- The Washington Times - Tuesday, October 28, 2003

RAMALLAH, West Bank — Yasser Arafat yesterday asked Palestinian Prime Minister Ahmed Qureia to stay on the job and form a new government by next week, officials said. The move could give a small lift to a troubled U.S.-backed peace plan.

Mr. Qureia, whose one-month term as head of an emergency Cabinet ends Nov. 4, said he hasn’t received a formal offer yet, but would accept once he receives it.

The United States and other international mediators have been closely watching Palestinian efforts to form a government, saying a stable Palestinian leadership is needed to push the “road map” peace plan forward. Still, yesterday’s announcement failed to resolve the sticky issue of overseeing the Palestinian security forces.

Mr. Qureia’s previous efforts to form a larger government have failed because of wrangling over appointments. In particular, Mr. Qureia was unable to agree with Mr. Arafat over the key post of interior minister, which would control the various Palestinian security agencies.

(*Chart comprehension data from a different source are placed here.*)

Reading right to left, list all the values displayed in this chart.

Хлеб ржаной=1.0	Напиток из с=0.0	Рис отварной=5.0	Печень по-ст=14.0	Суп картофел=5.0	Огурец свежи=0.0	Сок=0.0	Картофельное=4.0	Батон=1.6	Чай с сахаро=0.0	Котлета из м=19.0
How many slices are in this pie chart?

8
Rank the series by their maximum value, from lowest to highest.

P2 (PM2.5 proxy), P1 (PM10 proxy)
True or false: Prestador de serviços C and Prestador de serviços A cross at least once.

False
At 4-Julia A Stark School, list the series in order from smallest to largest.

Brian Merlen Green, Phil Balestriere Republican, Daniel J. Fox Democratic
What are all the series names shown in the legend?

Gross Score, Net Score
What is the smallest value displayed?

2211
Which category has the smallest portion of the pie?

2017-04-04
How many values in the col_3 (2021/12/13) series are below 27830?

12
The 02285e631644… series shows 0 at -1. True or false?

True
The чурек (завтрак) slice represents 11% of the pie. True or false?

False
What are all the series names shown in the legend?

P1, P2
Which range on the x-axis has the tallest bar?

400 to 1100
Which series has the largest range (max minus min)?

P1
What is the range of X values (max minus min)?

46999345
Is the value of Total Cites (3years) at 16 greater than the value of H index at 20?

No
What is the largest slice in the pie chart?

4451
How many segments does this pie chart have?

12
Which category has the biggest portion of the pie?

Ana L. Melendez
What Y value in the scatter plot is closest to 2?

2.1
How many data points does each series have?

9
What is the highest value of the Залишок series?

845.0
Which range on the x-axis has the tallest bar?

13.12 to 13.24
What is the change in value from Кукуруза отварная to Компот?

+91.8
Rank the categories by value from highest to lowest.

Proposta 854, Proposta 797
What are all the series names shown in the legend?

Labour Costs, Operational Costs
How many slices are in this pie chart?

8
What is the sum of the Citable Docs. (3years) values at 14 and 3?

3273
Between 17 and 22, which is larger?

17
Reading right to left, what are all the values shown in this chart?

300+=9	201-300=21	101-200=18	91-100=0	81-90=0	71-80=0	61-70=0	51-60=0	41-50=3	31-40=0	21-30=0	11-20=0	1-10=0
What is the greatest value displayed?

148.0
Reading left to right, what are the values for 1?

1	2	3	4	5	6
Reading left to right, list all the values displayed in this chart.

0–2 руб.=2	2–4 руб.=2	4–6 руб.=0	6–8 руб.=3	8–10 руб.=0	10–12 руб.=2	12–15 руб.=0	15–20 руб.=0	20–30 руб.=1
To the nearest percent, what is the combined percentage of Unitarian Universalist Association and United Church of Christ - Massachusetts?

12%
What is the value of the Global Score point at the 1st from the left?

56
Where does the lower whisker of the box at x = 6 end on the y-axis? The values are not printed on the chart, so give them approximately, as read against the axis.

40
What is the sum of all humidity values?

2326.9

In new violence, undercover Israeli troops killed a fugitive Palestinian militant in a West Bank refugee camp, witnesses said. Ibrahim al-Naneesh, 37, was a member of the Al Aqsa Martyrs Brigade, a militant group loosely linked to Mr. Arafat’s Fatah faction.

Shortly after the incident, a second militant opened fire, the army said. Soldiers fired back and hit him. The wounded militant was taken to a hospital in Tulkarm.

The developments came as Israel held local elections in which Prime Minister Ariel Sharon’s Likud party was expected to lose several key mayorships.

Meanwhile, the Israeli Foreign Ministry summoned a senior Swiss diplomat Monday to protest Switzerland’s backing for an informal Middle East peace plan reached by former Israeli and Palestinian negotiators, Foreign Ministry spokesman Jonathan Peled said yesterday.

Switzerland’s acting head of mission, Claude Altermatt, said he stressed during the meeting that Switzerland had only been a facilitator and that the negotiators were responsible for the final document.

Nonetheless, Mr. Altermatt said his government would support the formal launch of the document at a ceremony next month.

The Geneva agreement envisions a Palestinian state in 98 percent of the West Bank and all of the Gaza Strip, lands Israel occupied in the 1967 Six-day War. In return, Palestinian refugees — who fled or were forced to flee their homes during the 1948 Middle East war — would largely be blocked from returning to what is Israel today.

Mr. Sharon has expressed his opposition to the accord.